I realised today that it had been quite some time now since I wrote a blog post. While there have been several family issues that have needed my attention over the last few months, the beauty of the summer is noteworthy.
What struck me today was the impact of the seasons on my life. For example, summer has been fantastic, it is lighter for longer each day, and there is more time, the weather is better, being outside is much more enjoyable, and in this environment, I feel much more relaxed.
I noticed this so much today because it appeared to get darker earlier than it has lately, which made getting home from work more challenging.

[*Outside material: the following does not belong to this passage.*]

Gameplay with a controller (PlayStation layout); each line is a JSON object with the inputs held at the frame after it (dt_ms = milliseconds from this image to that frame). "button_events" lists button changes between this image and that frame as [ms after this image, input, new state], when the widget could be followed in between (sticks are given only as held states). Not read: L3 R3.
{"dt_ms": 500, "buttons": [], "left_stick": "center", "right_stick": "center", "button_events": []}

Recent changes in my vision mean that too much light often decreases my ability to see detail; however, this is usually alleviated by wearing sunglasses, a hat or facing away from the light. What I had forgotten was the other extreme, at dusk and night, where the brightness decreases, taking away the detail and the halo and flaring effect of light coupled with the glare.
Over the summer, the impact of this was minimal, and I rarely needed to use my cane as it was light for longer. My confidence in getting around had grown, and even a couple of times, I thought that I was confident and perhaps safe enough to drive again (although this isn’t an option as my visual acuity does not legally allow this).
This illustrated is just how much of an impact the environment can have on the quality of life. In particular, for me around mobility and, therefore, independence.
I believe that noticing this phenomenon is worthwhile as in the moment (winter) when getting around is more complicated. It allows a more natural separation of what is within my sphere of influence and what is not.